● ACTIVITY: Could all of the entries be written out exactly, with any pictures omitted?
※ ※ ※
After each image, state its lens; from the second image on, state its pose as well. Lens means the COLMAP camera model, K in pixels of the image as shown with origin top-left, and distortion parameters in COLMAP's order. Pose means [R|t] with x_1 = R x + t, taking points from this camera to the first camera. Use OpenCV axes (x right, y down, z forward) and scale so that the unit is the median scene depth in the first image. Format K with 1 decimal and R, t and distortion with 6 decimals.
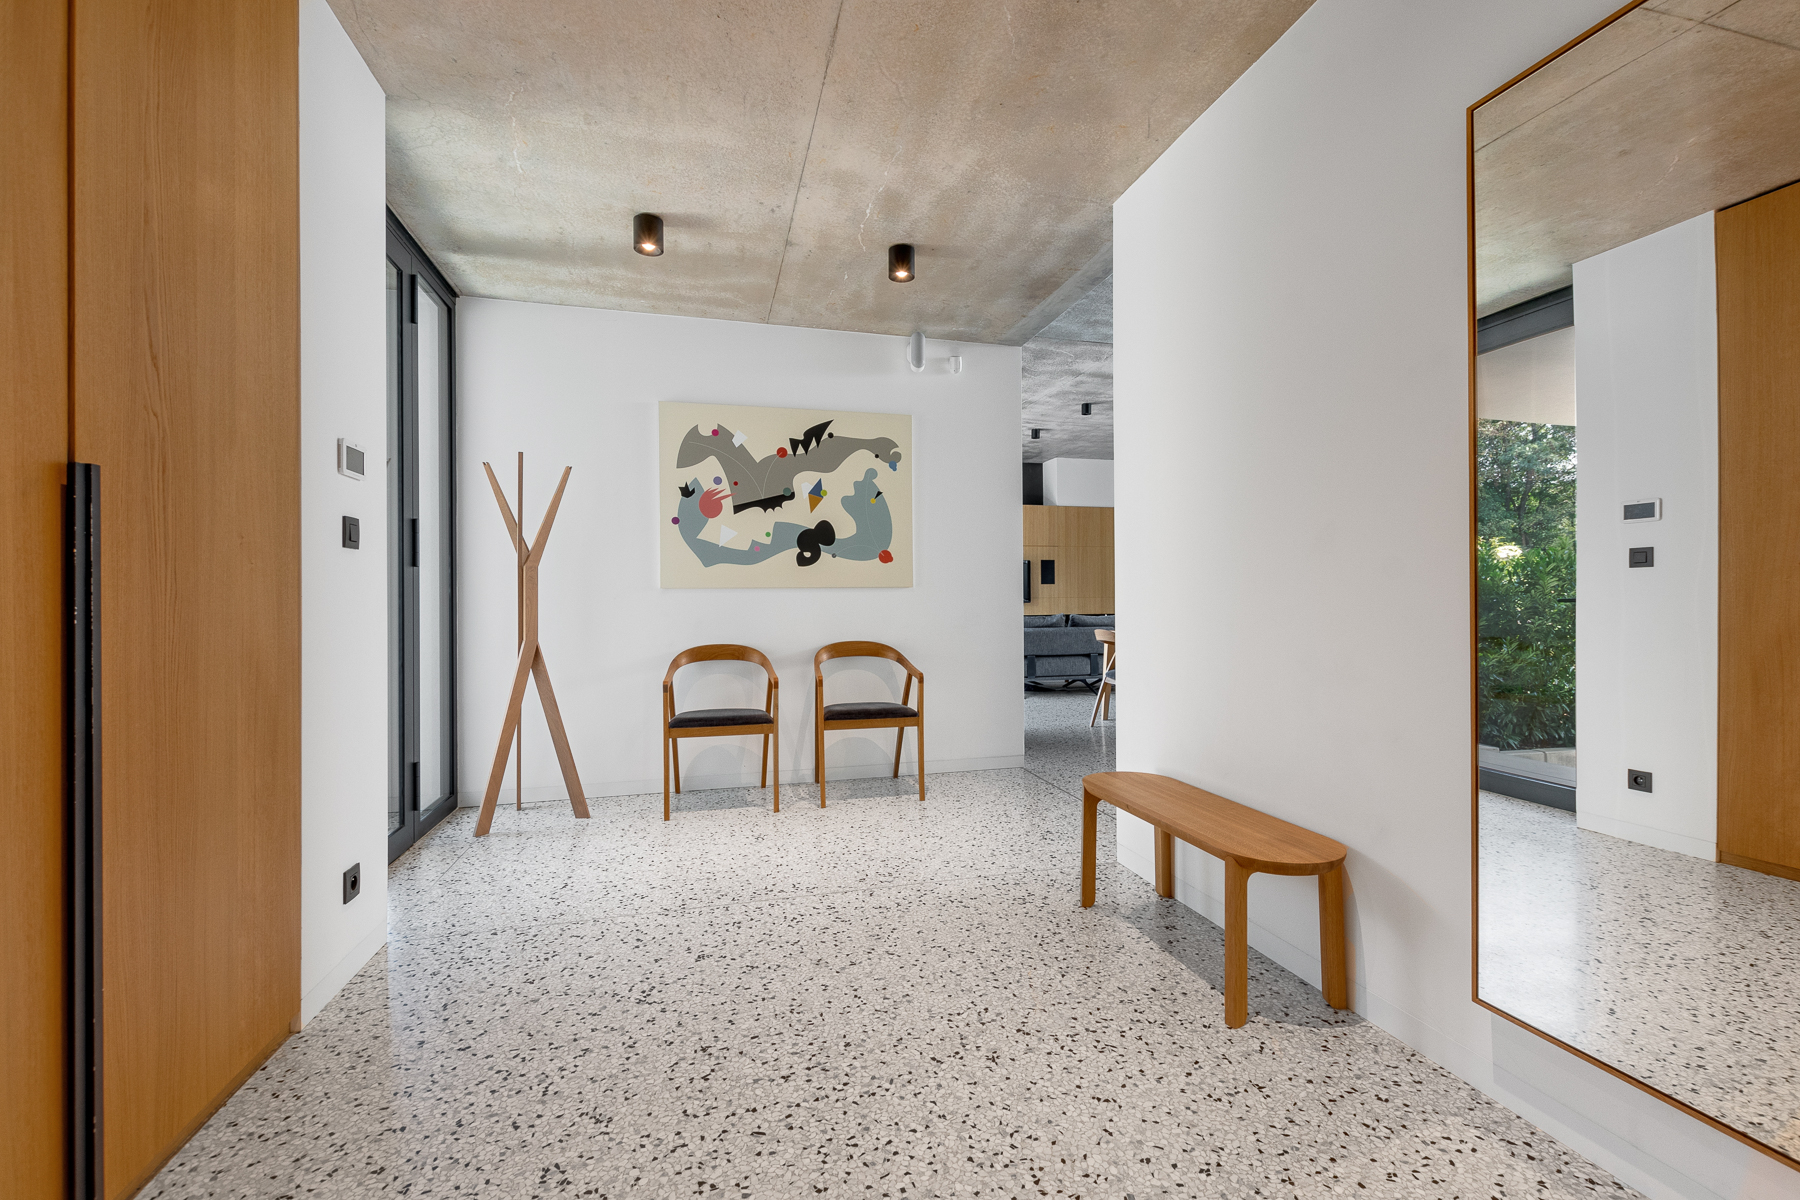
lens RADIAL K [[780.8, 0, 914.0], [0, 780.8, 595.6], [0, 0, 1]] dist [0.004807, -0.000032]
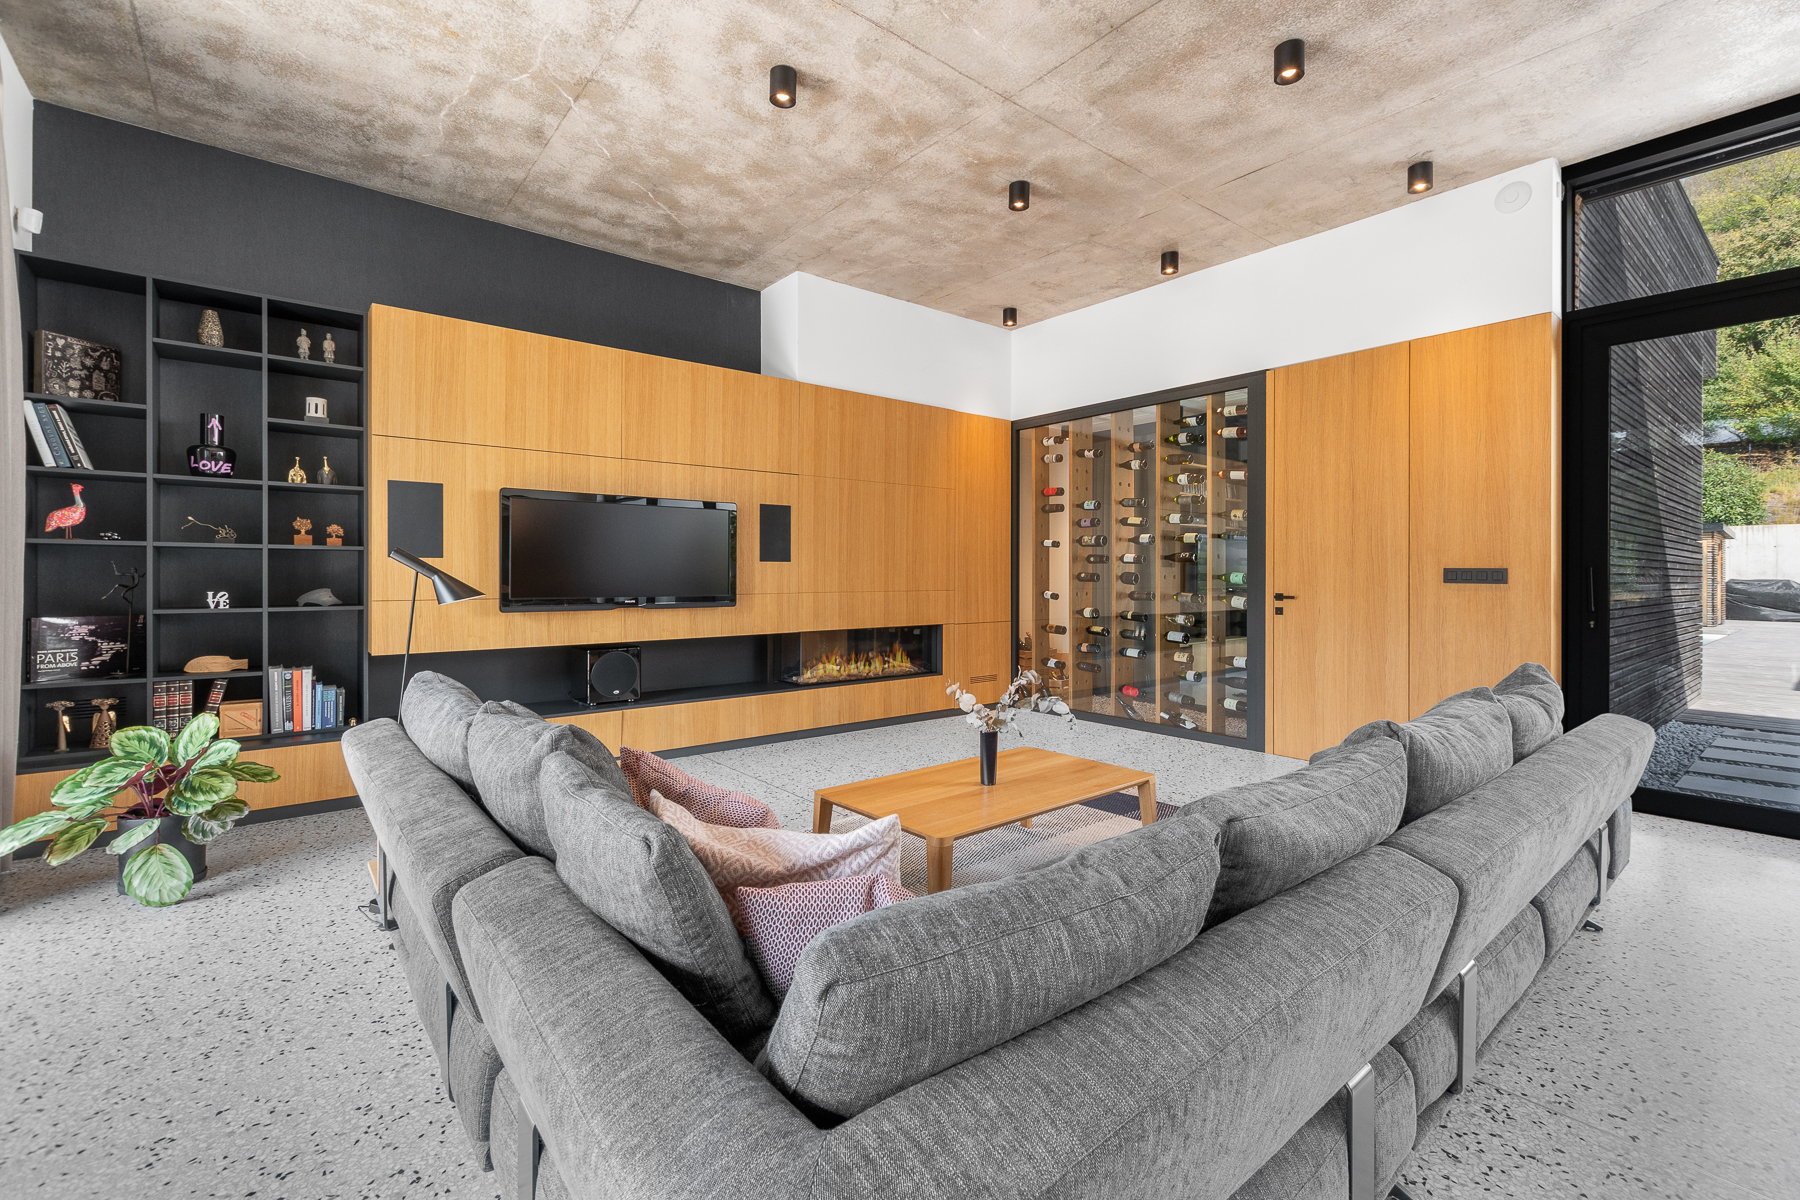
lens RADIAL K [[780.8, 0, 916.8], [0, 780.8, 574.1], [0, 0, 1]] dist [0.004807, -0.000032]
pose [[0.910297, 0.009972, 0.413835, 0.191066], [-0.012707, 0.999912, 0.003857, -0.029650], [-0.413760, -0.008770, 0.910344, 1.694212]]
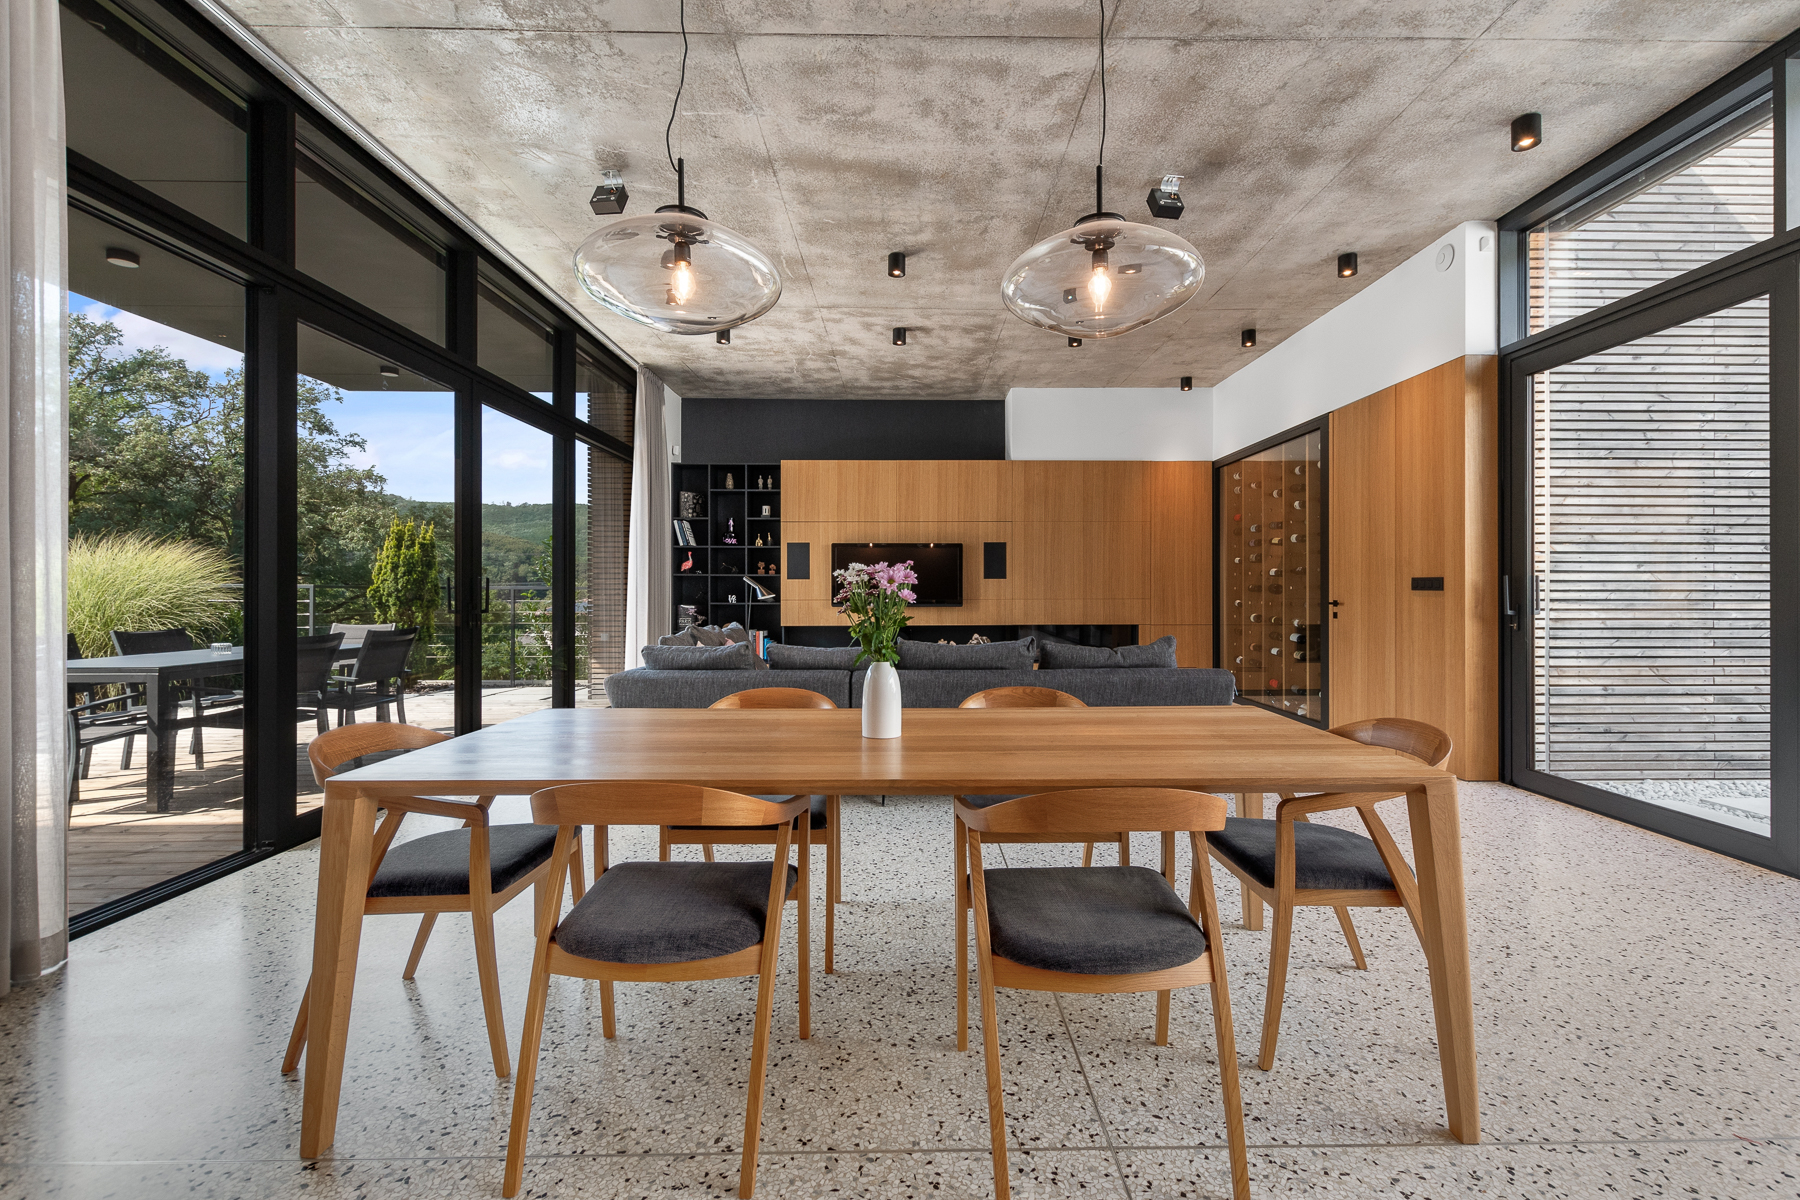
lens RADIAL K [[780.8, 0, 915.9], [0, 780.8, 592.9], [0, 0, 1]] dist [0.004807, -0.000032]
pose [[0.967868, 0.008085, -0.251331, 0.801870], [-0.005427, 0.999922, 0.011268, -0.028136], [0.251402, -0.009542, 0.967836, 0.994714]]
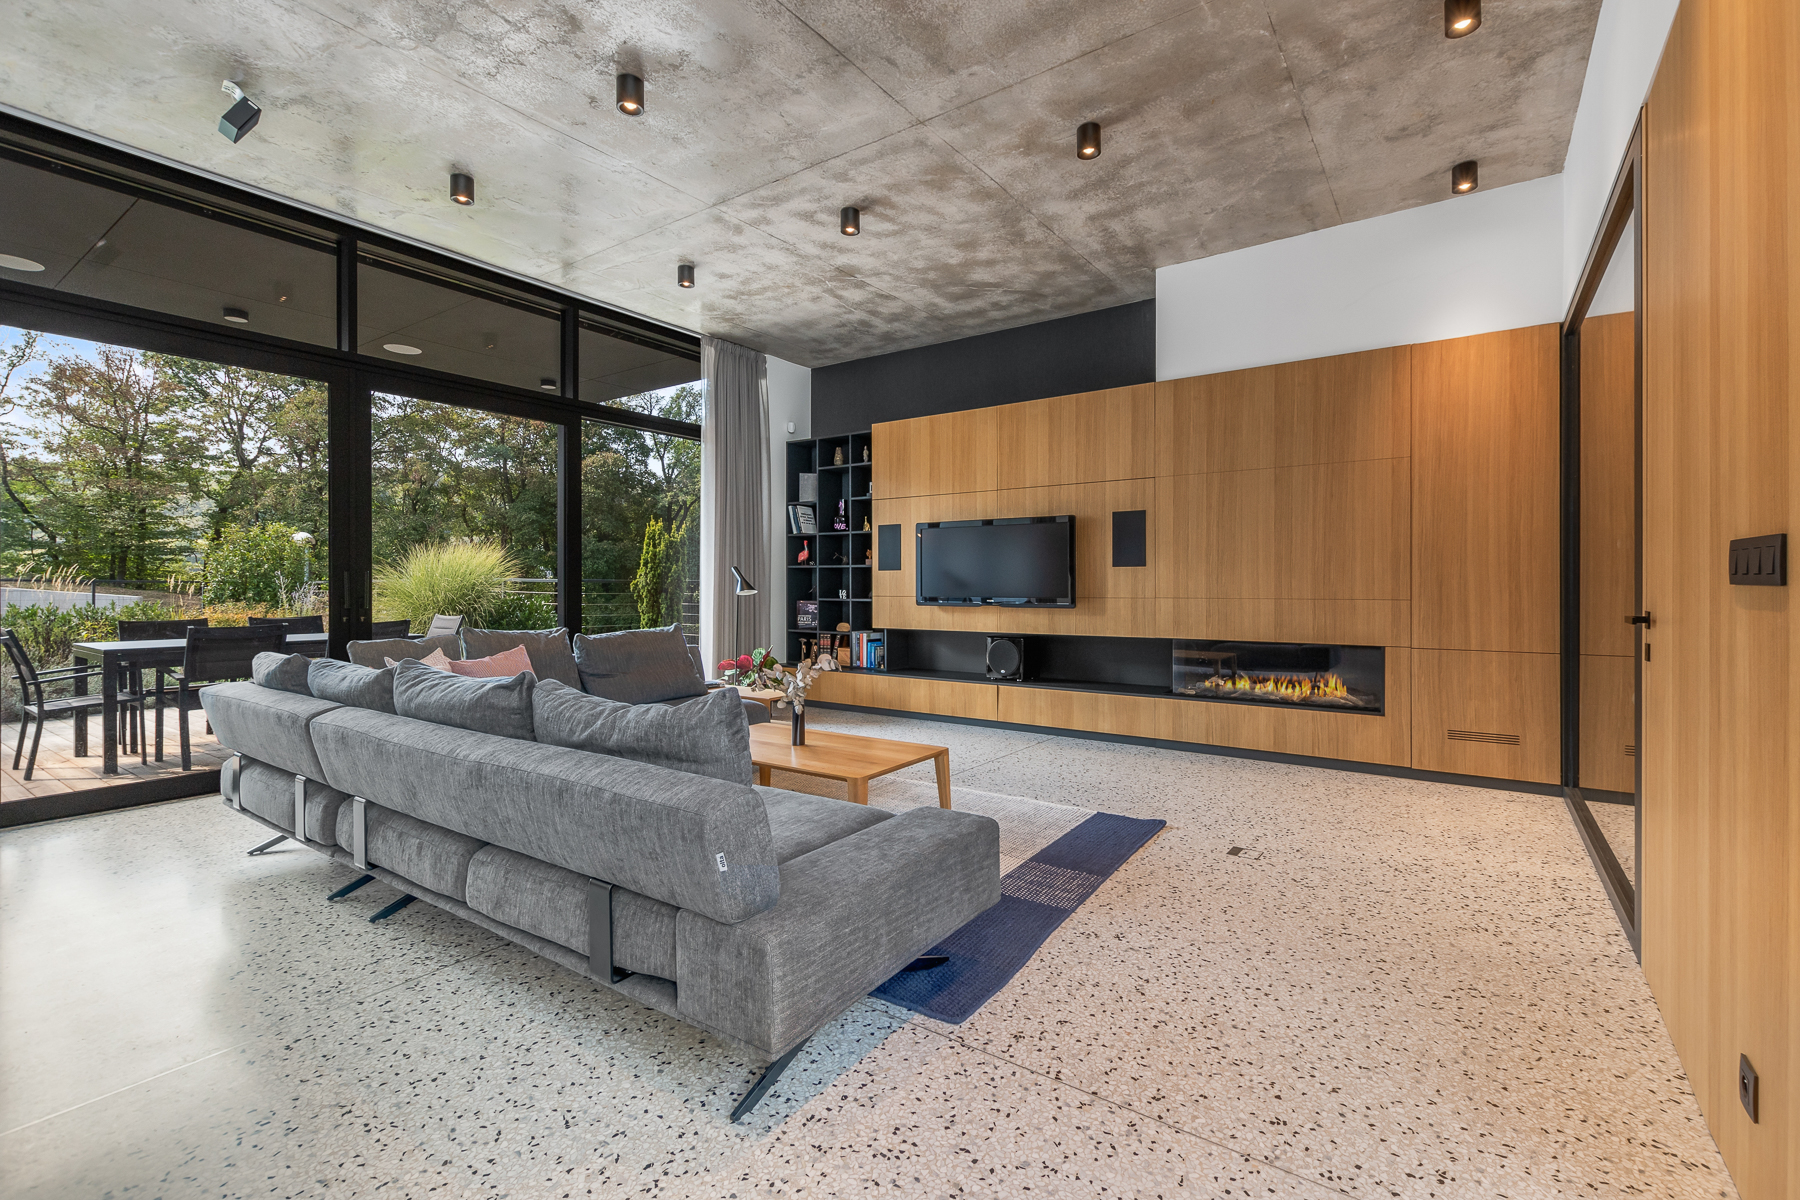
lens RADIAL K [[780.8, 0, 921.1], [0, 780.8, 585.4], [0, 0, 1]] dist [0.004807, -0.000032]
pose [[0.645411, 0.008210, -0.763791, 1.259537], [0.001984, 0.999921, 0.012424, -0.028048], [0.763833, -0.009534, 0.645344, 1.843785]]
※ ※ ※
● WORKED SOLUTION:
After each image, state its lens; from the second image on, state its pose as well. Lens means the COLMAP camera model, K in pixels of the image as shown with origin top-left, and distortion parameters in COLMAP's order. Pose means [R|t] with x_1 = R x + t, taking points from this camera to the first camera. Use OpenCV axes (x right, y down, z forward) and scale so that the unit is the median scene depth in the first image. Format K with 1 decimal and R, t and distortion with 6 decimals.
lens RADIAL K [[780.8, 0, 914.0], [0, 780.8, 595.6], [0, 0, 1]] dist [0.004807, -0.000032]
lens RADIAL K [[780.8, 0, 916.8], [0, 780.8, 574.1], [0, 0, 1]] dist [0.004807, -0.000032]
pose [[0.910297, 0.009972, 0.413835, 0.191066], [-0.012707, 0.999912, 0.003857, -0.029650], [-0.413760, -0.008770, 0.910344, 1.694212]]
lens RADIAL K [[780.8, 0, 915.9], [0, 780.8, 592.9], [0, 0, 1]] dist [0.004807, -0.000032]
pose [[0.967868, 0.008085, -0.251331, 0.801870], [-0.005427, 0.999922, 0.011268, -0.028136], [0.251402, -0.009542, 0.967836, 0.994714]]
lens RADIAL K [[780.8, 0, 921.1], [0, 780.8, 585.4], [0, 0, 1]] dist [0.004807, -0.000032]
pose [[0.645411, 0.008210, -0.763791, 1.259537], [0.001984, 0.999921, 0.012424, -0.028048], [0.763833, -0.009534, 0.645344, 1.843785]]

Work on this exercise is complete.